_Lista de tarefas_:
1) Extraia do texto sobre os discursos do "pós" o trecho que vai de "Em primeiro lugar, consideram-se" a "indigente. Estão além.", sem alterar nenhuma palavra.
2) No texto sobre os discursos do "pós", qual é o elemento comum mais evidente aos três discursos?
3) Prossiga, por favor, o texto sobre os discursos do "pós" a partir da última frase apresentada.

____ Excerto fornecido

Pós-cristãos, pós-modernos e pós-industriais. Três ladainhas que ouvimos desgarradas pelos recantos. E, mais uma vez, três discursos que aparentemente nada têm a ver uns com os outros, excretados em círculos diversos, e que por isso nos deixam vislumbrar o que têm de comum, muito mais que o que os diferencia. Em cada campo em que actuam, na análise das civilizações, na filosofia e nas ciências ditas humanas, na economia dão um ar científico, crítico, lúcido ao discurso. Mas, se vistos em conjunto, torna-se mais óbvio de que fragilidades padecem.

Que existe em comum de mais evidente? A expressão “pós”. Não é questão meramente nominal. Une-os o dizerem que vêm depois de qualquer coisa. E isso significa desde logo quatro coisas.

Em primeiro lugar, consideram-se todos uma superação, por isso mesmo um desenvolvimento, uma ultrapassagem. Está-se além de uma época anterior, forçosamente mais primitiva, mais indigente. Estão além.

________
____ Informação registada

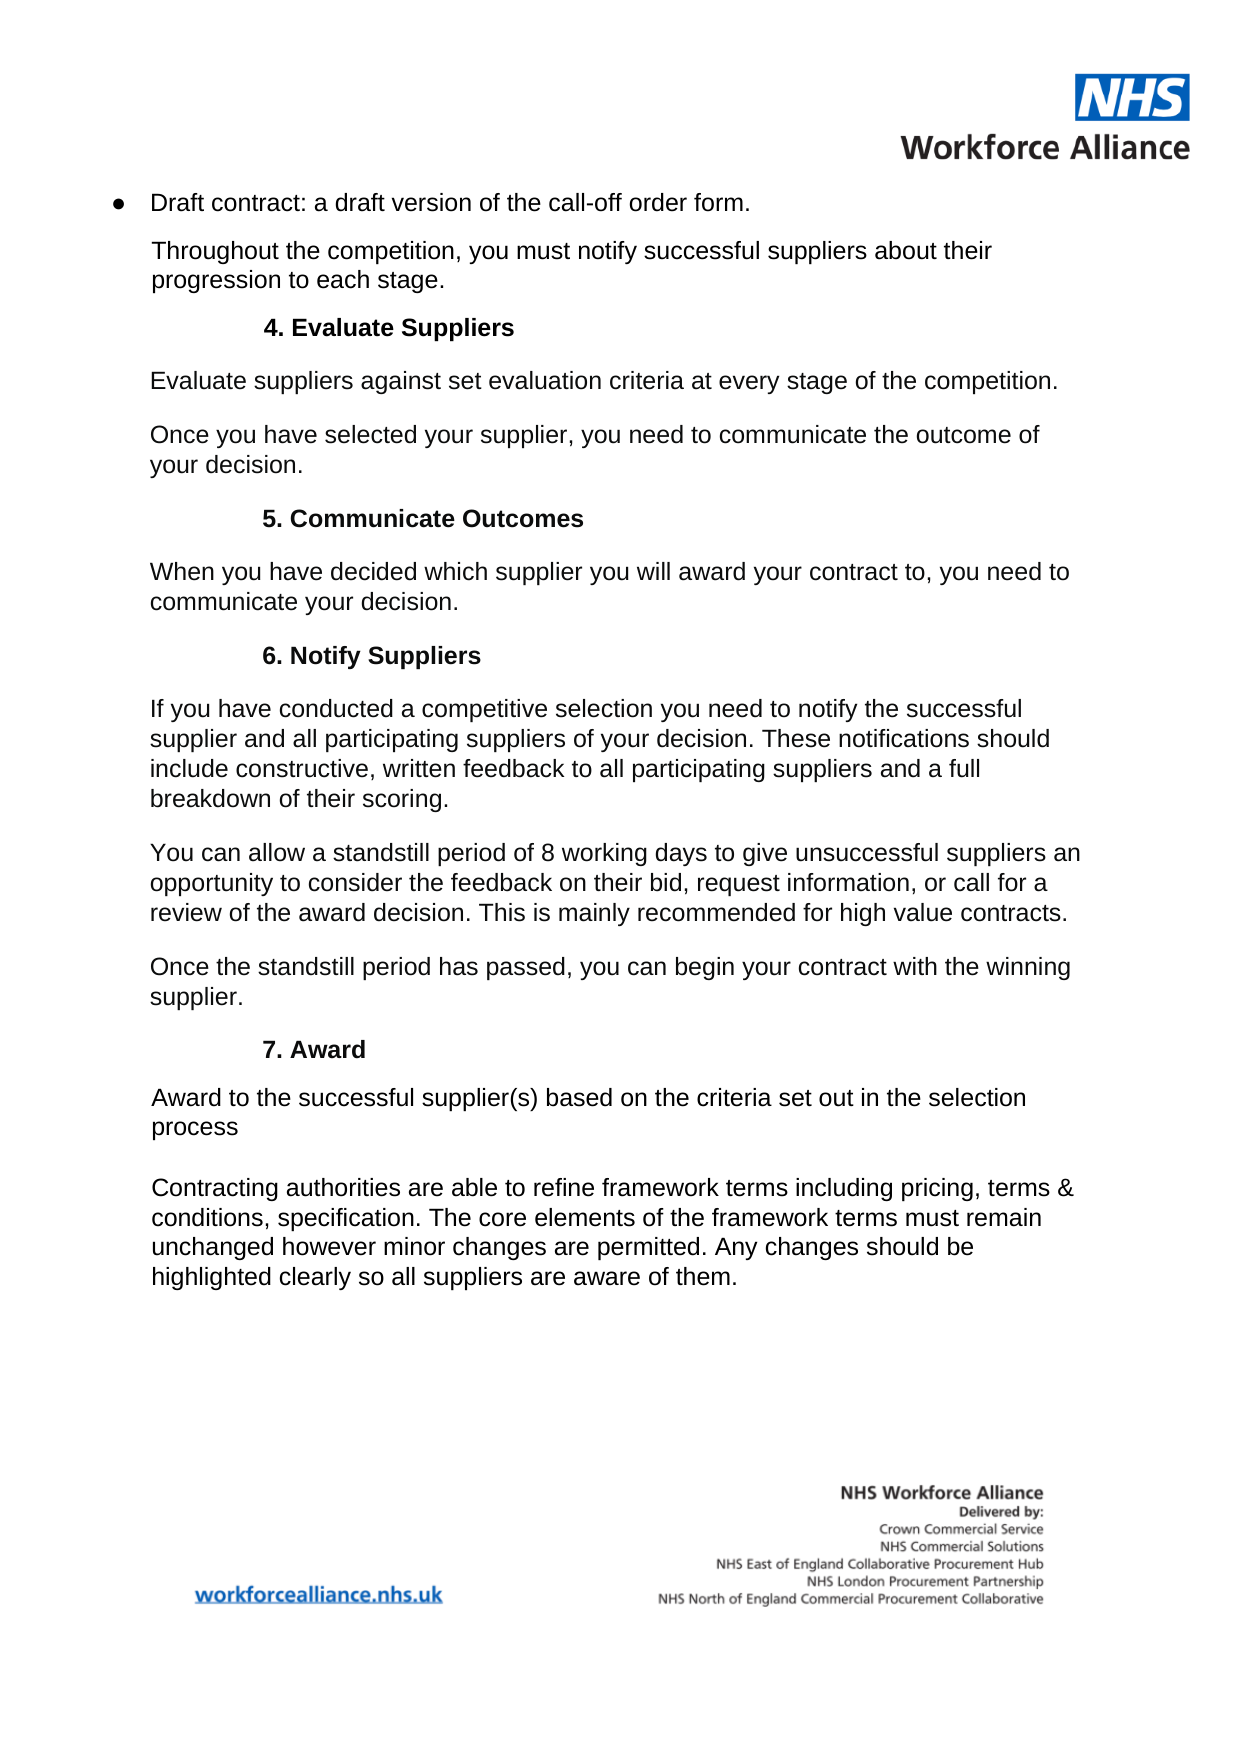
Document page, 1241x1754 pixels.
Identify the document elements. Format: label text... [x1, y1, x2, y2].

________

_Resultados por tarefa_:
1)
Em primeiro lugar, consideram-se todos uma superação, por isso mesmo um desenvolvimento, uma ultrapassagem. Está-se além de uma época anterior, forçosamente mais primitiva, mais indigente. Estão além.

2) A expressão "pós".

3)
Em segundo lugar, o seu privilégio é temporal. Vieram depois e consideram isso como uma vitória, uma forma radical de terem razão. O que veio depois vale mais que o que está antes, porque o que está antes está caduco.

Em terceiro lugar, em nenhum dos casos se define qual o conceito central que unifica o novo movimento. Liberalismo, idealismo, modernismo, poderíamos multiplicar os exemplos até ao infinito. Em todos estes casos, com razão ou sem ela, alguém coloca à nossa frente a sua proposta. É actividade arriscada, porque em qualquer caso se sofre por isso o risco de ser acusado de reducionismo, de visão unilateral das coisas, com maior ou menor fundamento, não interessa.

Em quarto lugar, o que está antes dissolve-se por via da caricatura. Para que se retire a validade do que existe antes usa-se uma estratégia velha como a História da cultura, a caricatura. Antes era assim, e o assim que era é pobre, limitado, inferior. O cristianismo era provincianismo, o modernismo rígido, o industrialismo explorava as pessoas. Nada mais há que reflectir sobre a matéria.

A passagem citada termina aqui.